# Doghe del letto



## jumba

Hola a todos,

como se llaman en espanyolo las "doghe" de la cama, osea la estructura de madera sobre la cual està el colchon?

*"le doghe del letto sono rotte"*


----------



## kreiner

Es la primera vez que veo "doghe" en este contexto. A mí me suenan _le doghe delle botti_, que serían las "duelas". Nunca es tarde para aprender algo nuevo. 

PD
Ahora que pienso. ¿Te estás refiriendo a las láminas de madera que forman la _rete_? Entonces, son "láminas".
He visto por internet que también aparece la expresión "somier de duelas", pero no creo que sea muy frecuente.


----------



## vega3131

Le doghe del letto sono molto comuni oggi, forse più delle doghe delle botti o delle bigonce.


----------



## kreiner

vega3131 said:


> Le doghe del letto sono molto comuni oggi, forse più delle doghe delle botti o delle bigonce.


 
Infatti... ma non sapevo che si chiamassero così .


----------



## 0scar

Son la tablillas de un elástico de madera.
Tablillas de la cama supongo que lo entendería cualquiera.


----------



## Tomby

La primera vez que oigo "somier de duelas". Creo que nuestro amigo busca lo que en España se llama somier de láminas.


----------



## kreiner

Tombatossals said:


> La primera vez que oigo "somier de duelas". Creo que nuestro amigo busca lo que en España se llama somier de láminas.


 
Yo tampoco lo había oído nunca. Es que me picó la curiosidad, lo busqué en google... ¡y existe! 
Láminas o tablillas serían las dos palabras más usadas.


----------



## Tomby

Sí, claro. Me dicen "tablillas" y lo entendería al menos por el contexto, pero "duelas" la verdad es que no.
"Nunca te acostarás (sobre unas duelas) sin saber una cosa más".


----------



## 0scar

Yo no entendería lo de láminas, lámina suena a metal, cartón o plástico y a una forma cercana al cuadrado.
Y el DRAE me da la razón, las láminas son casi exclusivamente de metal y muy finas, y en este caso de la cama, si fuesen de metal se llamarían_ flejes_.


----------



## vega3131

Comunque intendiamo queste


----------



## jumba

Gracias a todos por las respuestas.
La palabra correcta tiene que ser "TABLILLAS", o "FLEJAS" si fueran de metal. Gracias.


Michele - Barcelona


----------



## ursu-lab

jumba said:


> Gracias a todos por las respuestas.
> La palabra correcta tiene que ser "TABLILLAS", o "FLEJAS" si fueran de metal. Gracias.
> 
> 
> Michele - Barcelona



Prova a dare un'occhiata a vari negozi virtuali di arredamento spagnoli. Come vedrai, in Spagna quelle del "somier" si chiamano "láminas". Non solo nella versione spagnola dell'Ikea, anche nel sito di Pikolin, la più famosa marca spagnola di materassi e prodotti affini, troverai "láminas".


----------



## jumba

ursu-lab said:


> Prova a dare un'occhiata a vari negozi virtuali di arredamento spagnoli. Come vedrai, in Spagna quelle del "somier" si chiamano "láminas". Non solo nella versione spagnola dell'Ikea, anche nel sito di Pikolin, la più famosa marca spagnola di materassi e prodotti affini, troverai "láminas".

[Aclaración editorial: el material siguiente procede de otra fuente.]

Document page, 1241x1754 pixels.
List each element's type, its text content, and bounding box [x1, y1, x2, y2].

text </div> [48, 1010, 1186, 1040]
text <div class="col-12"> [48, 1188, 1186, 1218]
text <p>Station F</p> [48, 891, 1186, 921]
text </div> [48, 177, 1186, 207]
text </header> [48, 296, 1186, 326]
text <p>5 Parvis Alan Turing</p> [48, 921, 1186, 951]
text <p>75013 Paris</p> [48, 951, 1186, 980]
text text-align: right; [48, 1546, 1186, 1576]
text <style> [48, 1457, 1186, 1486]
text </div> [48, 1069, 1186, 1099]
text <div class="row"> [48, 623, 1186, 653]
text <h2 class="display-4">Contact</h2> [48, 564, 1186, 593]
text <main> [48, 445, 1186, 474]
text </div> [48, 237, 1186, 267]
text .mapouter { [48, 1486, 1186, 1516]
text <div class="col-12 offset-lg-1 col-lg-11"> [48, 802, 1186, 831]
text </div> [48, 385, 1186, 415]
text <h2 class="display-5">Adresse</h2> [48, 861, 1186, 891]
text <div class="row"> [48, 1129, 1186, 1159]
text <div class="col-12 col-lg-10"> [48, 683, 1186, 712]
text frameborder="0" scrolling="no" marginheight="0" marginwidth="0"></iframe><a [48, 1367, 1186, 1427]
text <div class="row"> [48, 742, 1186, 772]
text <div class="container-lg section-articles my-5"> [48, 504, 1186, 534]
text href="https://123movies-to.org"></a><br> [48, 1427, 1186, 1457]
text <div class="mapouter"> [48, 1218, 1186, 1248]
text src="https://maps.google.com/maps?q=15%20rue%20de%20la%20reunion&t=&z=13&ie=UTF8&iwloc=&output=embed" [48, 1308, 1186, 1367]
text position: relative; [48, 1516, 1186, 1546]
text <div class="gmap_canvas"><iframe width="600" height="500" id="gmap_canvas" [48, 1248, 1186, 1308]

anche per quelle di legno?


----------



## kreiner

Sì, anche per quelle di legno.


----------



## Estopa

Hasta ahora nadie ha mencionado las "lamas", otro término habitual.

En este hilo hay una discusión interesante al respecto.

Somier de lamas


----------



## ursu-lab

Oltre al termine utilizzato dai più importanti produttori di letti e materassi (anche spagnoli), che evidentemente conosceranno il nome degli oggetti che vendono, nel link al thread che hai postato è utile soprattutto la definizione del Dizionario:

*somier**.*
(Del fr. _sommier_).

*1. *m. Soporte de tela metálica (=rete), *láminas de madera (=doghe)*, etc., sobre el que se coloca el colchón.

Saranno senz'altro usati anche altri nomi in altri paesi di lingua spagnola, ma visto che vivi a BCN ed immagino che dovrai farti capire qui, allora è meglio usare "láminas".


----------



## jumba

La mia ragazza mi conferma che la maniera piú comuner per chiamare le doghe del letto è *"somier"*


----------



## ursu-lab

No, il "somier", come è scritto anche nel dizionario,  è *tutta* la base del letto, anche quella con la rete, per esempio. Le doghe sono solo una *parte*. Cioè, il "somier" può essere *o* con la rete *o* con le doghe ("láminas").
Poi, che nell'uso quotidiano si tenda, per economia di parole, a chiamare il tutto con il nome di una parte o viceversa, questa è un'altra questione.
Ormai tutti i letti hanno le doghe, quindi dicendo "somier" è praticamente scontato che sia un "somier de láminas".
Ma non è così scontato se vai in un negozio IK*** (non voglio fare pubblicità gratis ), perché ti potrebbe capitare di dover comprare solo le  "láminas" senza il "somier" (vd. questo letto. Le "láminas" sono vendute a parte, unite da un nastro e appoggiate e incastrate al somier con dei tasselli: in casa ne ho uno simile  ).  O se vai in un altro paese dove usano ancora le reti metalliche...

Definizione di wikipedia:



> Un *somier *("rete") es un soporte flexible sobre el que se coloca el colchón. Consiste en un *bastidor  *("telaio") metálico o de madera sobre el que se encastran transversalmente *una  serie de láminas* ("doghe") de madera u otro material.


----------



## saadia

Barras de somier

http://www.fotonazos.es/2009/11/montaje-somier-sultan-laxeby-de-ikea/


----------



## 0scar

Barra de madera para algo que no es cilíndrico es muy raro.

La palabra más apropiada es listón:
http://www.kalipedia.com/kalipediam...2/tecnologia/20070822klpingtcn_20.Ges.SCO.png


----------



## honeyheart

Yo siempre las conocí como "varillas".


----------